WHAT TO PRODUCE – Please find every line in the entries below that contains the string "none", and copy it.

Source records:
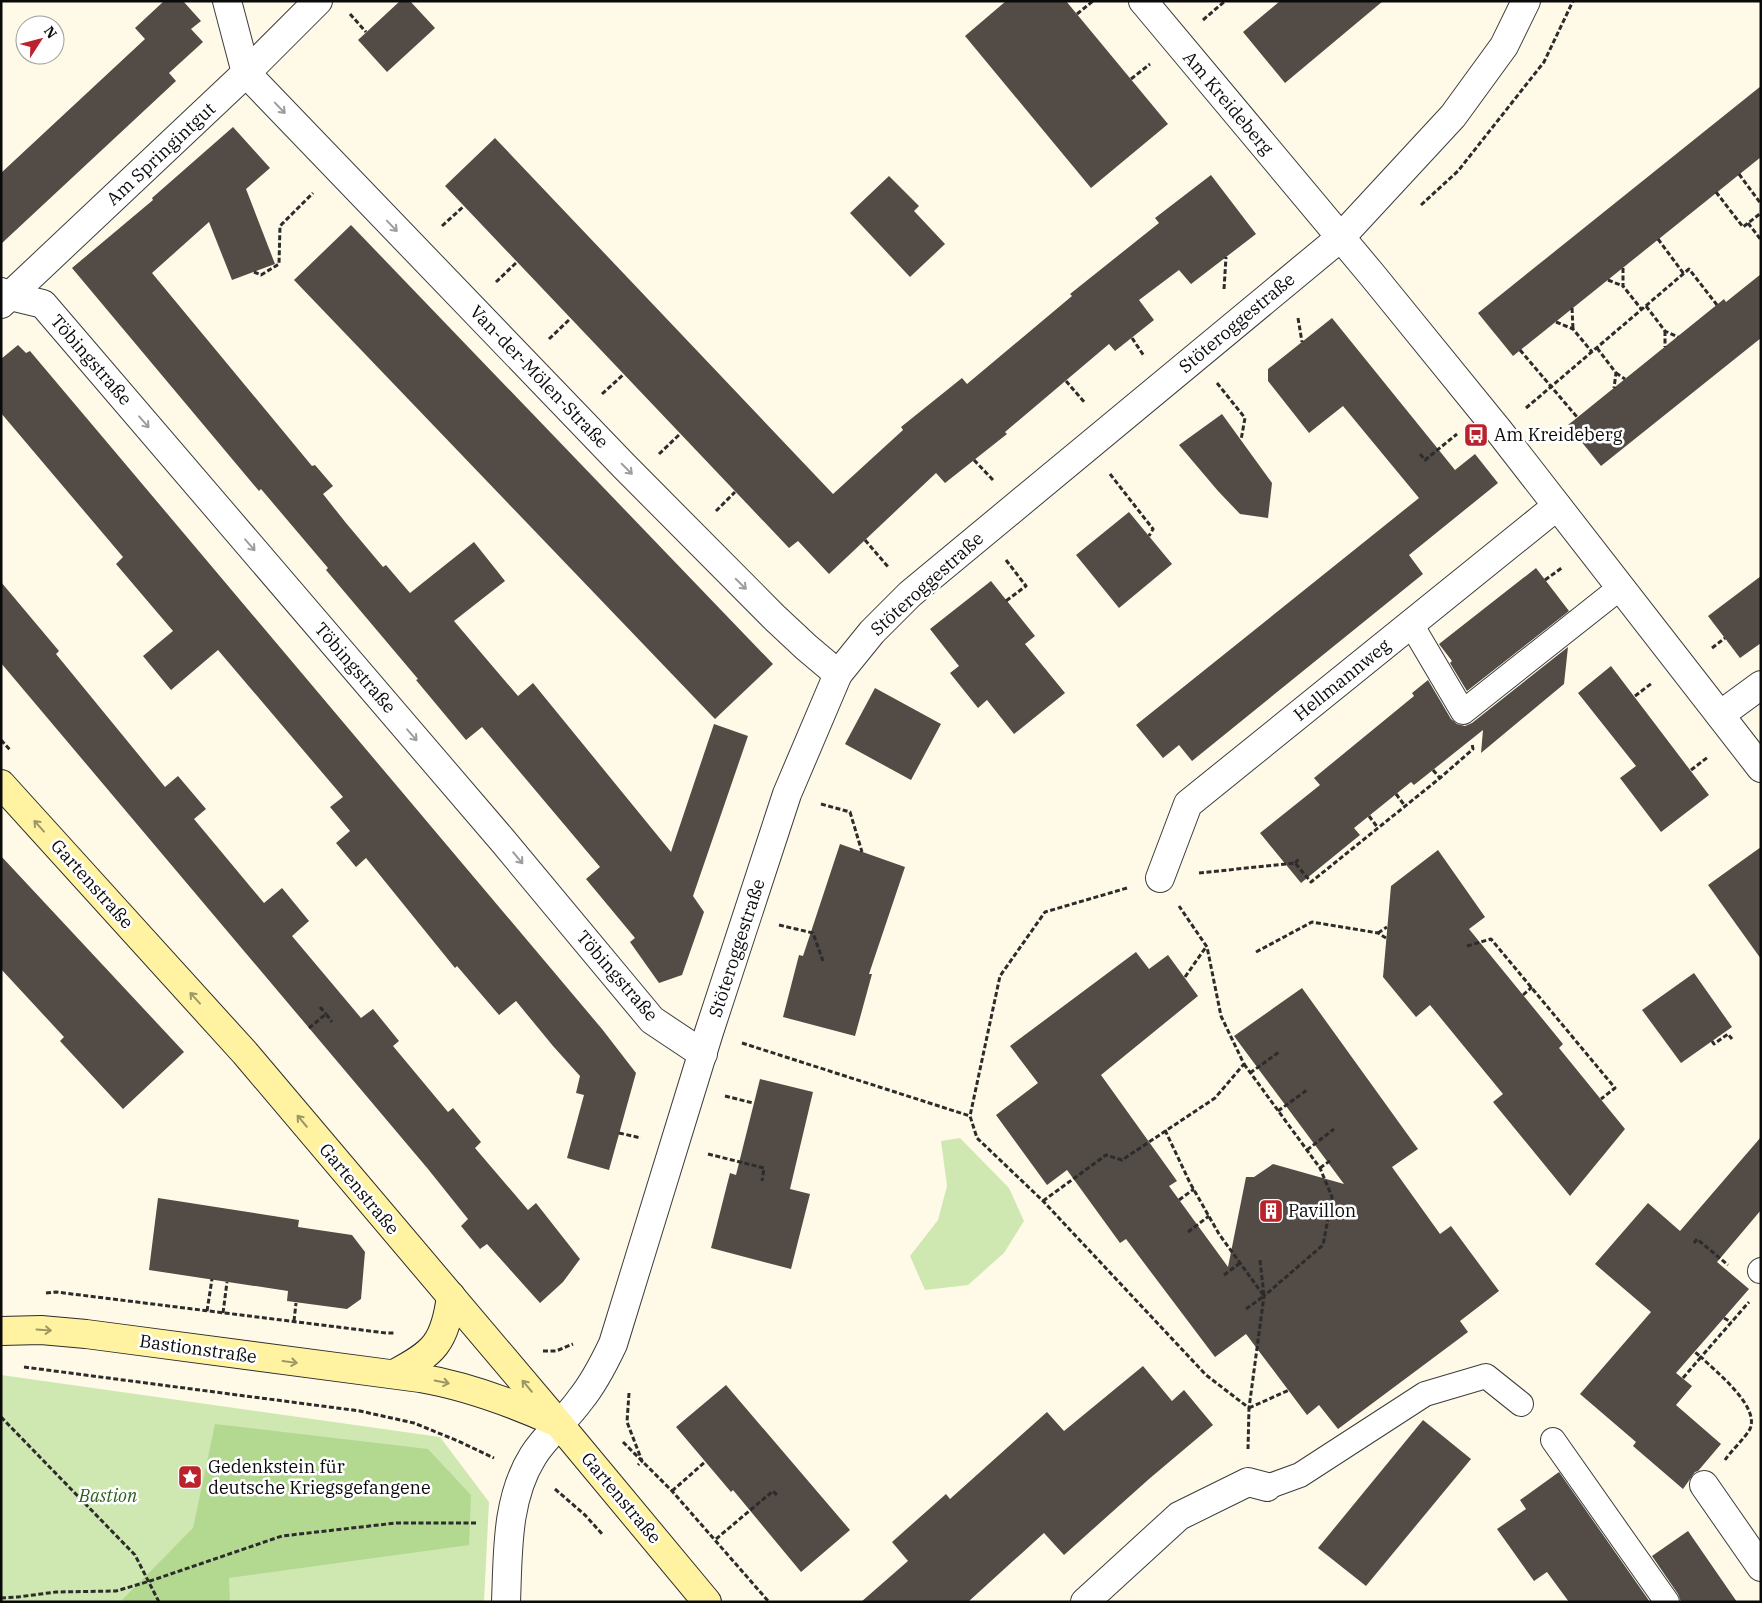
<svg xmlns="http://www.w3.org/2000/svg" width="1762" height="1603" viewBox="0 0 1762 1603" font-family="'IBM Plex Serif',serif">
  <rect width="100%" height="100%" fill="#fffae7"/>
  <!-- green -->
  <g fill="#cfe8b2">
    <path d="M960 1138 1009 1188 1024 1221 1004 1253 968 1285 925 1290 910 1256 938 1220 947 1186 941 1141Z"/>
    <path d="M1 1375 440 1437 489 1502 484 1602H1Z"/>
  </g>
  <!-- forest -->
  <path fill="#b3d991" d="M215 1424 428 1449 471 1495 469 1545 229 1578 230 1602H120L193 1528Z"/>
  <!-- building -->
  <g fill="#524b46">
    <path d="M164 1H183L201 21 191 29 203 42 169 73 176 81 1 244V173L145 39 135 28Z"/>
    <path d="M400 1H410L435 28 387 72 358 40Z"/>
    <path d="M1006 1H1066L1168 124 1091 188 965 36Z"/>
    <path d="M1280 1H1383L1285 83 1243 32Z"/>
    <path d="M1761 86V157L1513 356 1478 313Z"/>
    <path d="M233 127 270 168 246 189 275 264 232 280 209 222 152 273 312 466 315 465 333 486 323 494 346 523 383 567 386 565 410 593 474 542 505 581 454 621 518 696 533 683 671 852 714 724 748 736 693 896 704 912 682 975 659 983 630 942 635 938 586 879 600 867 482 727 466 740 416 680 418 679 326 570 328 568 261 489 259 491 72 268 153 200 152 198Z"/>
    <path d="M495 138 833 494 903 430 901 427 962 378 967 384 1072 296 1070 294 1159 223 1155 218 1211 175 1256 234 1191 284 1179 270 1139 300 1154 320 1115 351 1109 344 1005 432 1007 434 945 483 936 473 829 574 798 541 789 548 445 186Z"/>
    <path d="M889 176 919 206 914 211 945 244 910 277 850 213Z"/>
    <path d="M351 225 773 664 715 719 294 280Z"/>
    <path d="M1761 274V338L1601 466 1568 425 1724 299 1726 302Z"/>
    <path d="M1332 318 1455 470 1475 454 1498 483 1409 555 1423 574 1192 761 1179 745 1163 758 1136 725 1419 498 1343 406 1309 433 1268 381V369Z"/>
    <path d="M18 345 26 353 30 351 602 1029 636 1073 609 1170 567 1158 584 1095 576 1093 580 1076 553 1046 516 1001 499 1015 457 966 455 968 366 858 356 867 336 843 350 831 330 807 343 797 218 650 171 690 143 656 173 631 116 564 123 557 1 413V359Z"/>
    <path d="M1222 414 1272 483 1268 518 1240 514 1218 491 1179 445Z"/>
    <path d="M1129 512 1172 564 1119 608 1076 555Z"/>
    <path d="M1536 568 1569 611 1467 691 1450 663 1452 661 1439 644Z"/>
    <path d="M1761 576V643L1740 658 1708 616Z"/>
    <path d="M991 581 1035 636 1025 644 1065 693 1014 734 987 700 978 708 950 673 959 666 930 629Z"/>
    <path d="M1 582 59 651 56 654 165 787 178 776 206 809 194 819 264 903 282 888 309 921 292 936 361 1018 373 1009 399 1041 393 1046 448 1112 453 1108 481 1142 475 1148 528 1210 536 1203 580 1259 563 1282 540 1303 487 1244 480 1249 461 1226 468 1219 428 1169 1 663Z"/>
    <path d="M1568 647 1564 684 1481 753 1483 730 1414 785 1411 782 1354 828 1360 835 1301 883 1260 833 1320 785 1314 778 1414 696 1412 693 1428 680 1451 719 1457 724 1465 726 1472 723Z"/>
    <path d="M1611 666 1709 795 1661 832 1620 778 1636 766 1578 693Z"/>
    <path d="M875 688 941 724 911 780 845 744Z"/>
    <path d="M840 844 905 867 869 974H872L855 1036 783 1017 799 955 803 956Z"/>
    <path d="M1761 847V959L1708 885Z"/>
    <path d="M1438 850 1485 917 1469 929 1563 1044 1559 1048 1625 1129 1570 1196 1493 1102 1503 1094 1430 1005 1416 1017 1383 977 1391 886Z"/>
    <path d="M1 856 184 1052 123 1109 60 1041 64 1037 1 969Z"/>
    <path d="M1136 952 1149 969 1168 955 1198 996 1101 1075 1177 1181 1169 1186 1228 1267 1246 1177H1254L1273 1164 1344 1184 1234 1036 1302 988 1418 1149 1392 1167 1440 1234 1451 1226 1499 1291 1460 1321 1468 1332 1338 1429 1319 1405 1307 1415 1246 1334 1215 1357 1126 1239 1120 1243 1067 1170 1047 1185 996 1115 1038 1083 1010 1046Z"/>
    <path d="M1694 973 1732 1027 1681 1063 1642 1010Z"/>
    <path d="M760 1079 813 1092 790 1189 810 1194 791 1269 711 1248 730 1173 736 1175Z"/>
    <path d="M1761 1137V1210L1717 1262 1749 1289 1676 1373 1692 1386 1676 1405 1721 1444 1698 1471 1695 1472 1683 1489 1633 1446 1636 1442 1580 1394 1651 1312 1595 1264 1648 1203 1680 1231Z"/>
    <path d="M158 1198 299 1220 298 1227 352 1235 365 1252 361 1299 347 1309 287 1301 288 1291 149 1270Z"/>
    <path d="M1143 1366 1172 1401 1184 1390 1213 1425 1149 1479 1064 1555 1044 1533 968 1602H861L908 1561 892 1542 946 1494 950 1499 1047 1412 1064 1431Z"/>
    <path d="M726 1385 850 1530 801 1572 733 1490 731 1492 676 1427Z"/>
    <path d="M1423 1420 1471 1459 1366 1586 1318 1548Z"/>
    <path d="M1559 1472 1650 1602H1569L1547 1572 1534 1581 1497 1529 1526 1509 1520 1500Z"/>
    <path d="M1688 1531 1737 1602H1681L1678 1594 1652 1556Z"/>
  </g>
  <g fill="none" stroke-linecap="round" stroke-linejoin="round">
    <defs>
      <g id="service">
        <path d="M1411 624 1463 712 1621 587"/>
        <path d="M1760 1271 1761 1270"/>
        <path d="M1553 1440 1667 1602"/>
        <path d="M1267 1487 1300 1475 1425 1394 1486 1376 1521 1404"/>
      </g>
      <g id="minor">
        <path d="M227 1 246 73 624 466 775 618 806 647 838 674"/>
        <path d="M1143 1 1373 276 1499 431 1761 768"/>
        <path d="M1 292 10 296 43 304 503 841 652 1020 703 1054"/>
        <path d="M1 304 246 73 318 1"/>
        <path d="M1720 715 1761 685"/>
        <path d="M1160 878 1188 804 1557 506"/>
        <path d="M1704 1485 1761 1567"/>
        <path d="M506 1602C508 1553 506 1499 533 1456 546 1435 566 1420 580 1400 594 1383 604 1363 613 1344L709 1032 787 794 838 674 872 632 910 594 1341 237 1453 116 1504 46 1526 1"/>
        <path d="M1085 1602 1179 1516 1248 1482 1267 1487"/>
      </g>
      <g id="secondary">
        <path d="M1 784 245 1053 559 1424 707 1602"/>
        <path d="M1 1331 41 1330 86 1334 420 1378C467 1386 510 1402 553 1421"/>
        <path d="M394 1374C434 1353 445 1343 451 1296"/>
      </g>
    </defs>
    <!-- service casing -->
    <use href="#service" stroke="#3d3d3d" stroke-width="26"/>
    <!-- minor casing -->
    <use href="#minor" stroke="#3d3d3d" stroke-width="30"/>
    <!-- secondary casing -->
    <use href="#secondary" stroke="#2c2c2c" stroke-width="30"/>
    <!-- path -->
    <g stroke="#2c2c2c" stroke-width="3" stroke-dasharray="5 2.5" stroke-linecap="butt">
      <path d="M350 14 366 32"/>
      <path d="M1077 14 1093 1"/>
      <path d="M1203 20 1225 1"/>
      <path d="M1131 79 1150 64"/>
      <path d="M1739 174 1761 204"/>
      <path d="M1716 192 1743 227 1761 213"/>
      <path d="M1421 205 1458 171 1544 62 1573 1"/>
      <path d="M1748 223 1761 240"/>
      <path d="M442 226 464 206"/>
      <path d="M1658 239 1684 274"/>
      <path d="M1623 268V286L1642 310"/>
      <path d="M254 272 261 275 279 264 280 226 313 193"/>
      <path d="M1608 280 1623 286"/>
      <path d="M496 282 517 262"/>
      <path d="M1224 289 1226 257"/>
      <path d="M1646 306 1665 331 1678 337"/>
      <path d="M1572 308 1573 329"/>
      <path d="M1298 318 1302 342"/>
      <path d="M1556 322 1573 329 1592 352"/>
      <path d="M1665 331V347"/>
      <path d="M1132 338 1144 356"/>
      <path d="M549 339 570 319"/>
      <path d="M1597 348 1616 373 1614 388"/>
      <path d="M1520 350 1577 417"/>
      <path d="M1616 373 1625 379"/>
      <path d="M1066 381 1085 403"/>
      <path d="M1217 383 1245 418 1241 440"/>
      <path d="M602 394 624 374"/>
      <path d="M1526 408 1689 269 1717 305"/>
      <path d="M659 454 680 434"/>
      <path d="M1420 454 1425 460 1457 434"/>
      <path d="M974 460 994 481"/>
      <path d="M1110 474 1153 529 1149 536"/>
      <path d="M716 511 735 492"/>
      <path d="M865 540 889 568"/>
      <path d="M1006 560 1026 586 1006 601"/>
      <path d="M1545 580 1563 567"/>
      <path d="M1712 648 1725 638"/>
      <path d="M1635 696 1652 683"/>
      <path d="M1 740 11 751"/>
      <path d="M1433 770 1440 778"/>
      <path d="M1691 770 1708 757"/>
      <path d="M1396 794 1405 806"/>
      <path d="M821 804 850 812 862 852"/>
      <path d="M1369 816 1378 828"/>
      <path d="M1295 863 1299 859"/>
      <path d="M1199 873 1295 863 1311 882 1440 778 1473 749 1472 744"/>
      <path d="M1127 888 1045 912 1000 976 970 1116 977 1138 1043 1201 1206 1375 1249 1408 1248 1449"/>
      <path d="M779 925 813 933 823 961"/>
      <path d="M1378 933 1387 927"/>
      <path d="M1467 946 1491 939 1615 1088 1601 1099"/>
      <path d="M1256 952 1312 922 1378 933 1386 938"/>
      <path d="M1185 977 1206 947"/>
      <path d="M1523 995 1532 987"/>
      <path d="M320 1007 326 1014"/>
      <path d="M309 1028 326 1014 332 1022"/>
      <path d="M1712 1041 1714 1044 1728 1034 1732 1039"/>
      <path d="M742 1043 970 1116"/>
      <path d="M1244 1064 1320 1168 1332 1197 1323 1245 1264 1296 1249 1408"/>
      <path d="M1250 1073 1279 1052"/>
      <path d="M725 1096 753 1103"/>
      <path d="M1278 1111 1307 1090"/>
      <path d="M1165 1130 1190 1183 1219 1234 1264 1296 1260 1260"/>
      <path d="M619 1133 641 1138"/>
      <path d="M1307 1150 1334 1129"/>
      <path d="M708 1154 764 1168 762 1181"/>
      <path d="M1320 1168 1331 1160"/>
      <path d="M1179 1200 1194 1189"/>
      <path d="M1043 1201 1106 1155 1122 1160 1215 1098 1244 1064 1221 1016 1207 947 1179 906"/>
      <path d="M1188 1232 1209 1216"/>
      <path d="M1694 1243 1697 1239 1728 1265"/>
      <path d="M1224 1275 1240 1263"/>
      <path d="M46 1293 56 1292 386 1333H395"/>
      <path d="M1246 1309 1264 1296"/>
      <path d="M207 1311 212 1279"/>
      <path d="M223 1313 227 1282"/>
      <path d="M1724 1318 1731 1322"/>
      <path d="M294 1321 296 1303"/>
      <path d="M543 1351H556L573 1344"/>
      <path d="M24 1367 360 1411 414 1423 458 1441 494 1458"/>
      <path d="M1683 1378 1701 1357 1695 1352"/>
      <path d="M629 1393 627 1422 642 1461 638 1465"/>
      <path d="M1249 1408 1289 1390"/>
      <path d="M1 1417 135 1555 159 1602"/>
      <path d="M623 1442 672 1491 769 1602"/>
      <path d="M1725 1460C1731 1451 1745 1438 1750 1429 1760 1406 1716 1372 1701 1357L1749 1302"/>
      <path d="M555 1489 585 1515 603 1535"/>
      <path d="M672 1491 705 1462"/>
      <path d="M716 1539 773 1491 777 1495"/>
      <path d="M1 1598 18 1597 56 1592 116 1591 150 1581 282 1536 396 1523H477"/>
    </g>
    <!-- service -->
    <use href="#service" stroke="#fff" stroke-width="24"/>
    <!-- minor -->
    <use href="#minor" stroke="#fff" stroke-width="28"/>
    <!-- secondary -->
    <use href="#secondary" stroke="#fff3a2" stroke-width="28"/>
  </g>
  <!-- one-way arrows -->
  <defs><path id="oneway-shaft" d="M-6 0H5M1.5-3L5.5 0L1.5 3" fill="none" stroke-width="1.6" stroke-linecap="round" stroke-linejoin="round" transform="scale(1.25)"/></defs>
  <g stroke="#9d9d9d">
    <use href="#oneway-shaft" transform="translate(280 108) rotate(46)"/>
    <use href="#oneway-shaft" transform="translate(392 226) rotate(46)"/>
    <use href="#oneway-shaft" transform="translate(144 422) rotate(49)"/>
    <use href="#oneway-shaft" transform="translate(627 469) rotate(45)"/>
    <use href="#oneway-shaft" transform="translate(250 545) rotate(49)"/>
    <use href="#oneway-shaft" transform="translate(741 584) rotate(45)"/>
    <use href="#oneway-shaft" transform="translate(412 735) rotate(49)"/>
    <use href="#oneway-shaft" transform="translate(518 858) rotate(50)"/>
  </g>
  <g stroke="#9d9665">
    <use href="#oneway-shaft" transform="translate(39 826) rotate(-132)"/>
    <use href="#oneway-shaft" transform="translate(195 998) rotate(-132)"/>
    <use href="#oneway-shaft" transform="translate(302 1121) rotate(-130)"/>
    <use href="#oneway-shaft" transform="translate(44 1330) rotate(4)"/>
    <use href="#oneway-shaft" transform="translate(290 1362) rotate(8)"/>
    <use href="#oneway-shaft" transform="translate(442 1382) rotate(12)"/>
    <use href="#oneway-shaft" transform="translate(527 1386) rotate(-130)"/>
  </g>
  <!-- icons -->
  <defs>
    <symbol id="bus-square" viewBox="-11 -11 22 22"><rect x="-9" y="-9" width="18" height="18" rx="4" fill="#ba222c" stroke="#fff"/><path d="M-5-6H5V4H4V6H2V4H-2V6H-4V4H-5ZM-3.5-4V0h7V-4ZM-3.5 1.2v1.5H-2V1.2ZM2 1.2v1.5H3.5V1.2Z" fill="#fff"/></symbol>
    <symbol id="building-square" viewBox="-11 -11 22 22"><rect x="-9" y="-9" width="18" height="18" rx="4" fill="#ba222c" stroke="#fff"/><path d="M-4-6H4V6H1V3H-1V6H-4ZM-2.5-4.3h1.7v1.8h-1.7ZM.8-4.3h1.7v1.8H.8ZM-2.5-1h1.7V.8h-1.7ZM.8-1h1.7V.8H.8Z" fill="#fff"/></symbol>
    <symbol id="sight-square" viewBox="-11 -11 22 22"><rect x="-9" y="-9" width="18" height="18" rx="4" fill="#ba222c" stroke="#fff"/><path d="M0-6L1.8-2.2L6-1.7L2.9 1.2L3.7 5.4L0 3.3L-3.7 5.4L-2.9 1.2L-6-1.7L-1.8-2.2Z" fill="#fff"/></symbol>
  </defs>
  <g fill-rule="evenodd">
    <use href="#bus-square" x="1462" y="421" width="28" height="28"/>
    <use href="#building-square" x="1257" y="1197" width="28" height="28"/>
    <use href="#sight-square" x="176" y="1463" width="28" height="28"/>
  </g>
  <g text-anchor="middle" stroke-width="5" stroke-linejoin="round" paint-order="stroke">
    <!-- street labels -->
    <g font-size="18" fill="#0a0a0a" stroke="#fff">
      <text transform="translate(1228 103) rotate(50)" y="6">Am Kreideberg</text>
      <text transform="translate(161 154) rotate(-43)" y="6">Am Springintgut</text>
      <text transform="translate(1237 323) rotate(-40)" y="6">Stöteroggestraße</text>
      <text transform="translate(91 360) rotate(49)" y="6">Töbingstraße</text>
      <text transform="translate(539 377) rotate(46)" y="6">Van-der-Mölen-Straße</text>
      <text transform="translate(927 584) rotate(-42)" y="6">Stöteroggestraße</text>
      <text transform="translate(355 668) rotate(49)" y="6">Töbingstraße</text>
      <text transform="translate(1342 680) rotate(-39)" y="6">Hellmannweg</text>
      <text transform="translate(92 884) rotate(48)" y="6">Gartenstraße</text>
      <text transform="translate(737 948) rotate(-72)" y="6">Stöteroggestraße</text>
      <text transform="translate(617 976) rotate(49)" y="6">Töbingstraße</text>
      <text transform="translate(359 1189) rotate(50)" y="6">Gartenstraße</text>
      <text transform="translate(198 1349) rotate(8)" y="6">Bastionstraße</text>
      <text transform="translate(621 1498) rotate(50)" y="6">Gartenstraße</text>
    </g>
    <!-- poi labels -->
    <g font-size="18" fill="#0a0a0a" stroke="#fff" text-anchor="start">
      <text x="1494" y="441">Am Kreideberg</text>
      <text x="1288" y="1217">Pavillon</text>
      <text x="208" y="1473">Gedenkstein für<tspan x="208" dy="21">deutsche Kriegsgefangene</tspan></text>
    </g>
    <!-- park labels -->
    <g font-size="18" font-style="italic" fill="#2b611b" stroke="#fff">
      <text x="108" y="1502">Bastion</text>
    </g>
  </g>
  <!-- border -->
  <rect width="1762" height="1603" fill="none" stroke="#0a0a0a" stroke-width="5"/>
  <!-- north arrow -->
  <g transform="translate(40 40) rotate(54)"><circle r="24" fill="#ffffff" stroke="#9d9d9d"/>
  <path d="M0-4L9 19L0 12L-9 19Z" fill="#ba222c"/>
  <text y="-8" font-size="14" font-weight="bold" text-anchor="middle" fill="#0a0a0a">N</text>
  </g>
</svg>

RESPONSE TO THE EXERCISE –
  <g fill="none" stroke-linecap="round" stroke-linejoin="round">
  <defs><path id="oneway-shaft" d="M-6 0H5M1.5-3L5.5 0L1.5 3" fill="none" stroke-width="1.6" stroke-linecap="round" stroke-linejoin="round" transform="scale(1.25)"/></defs>
  <rect width="1762" height="1603" fill="none" stroke="#0a0a0a" stroke-width="5"/>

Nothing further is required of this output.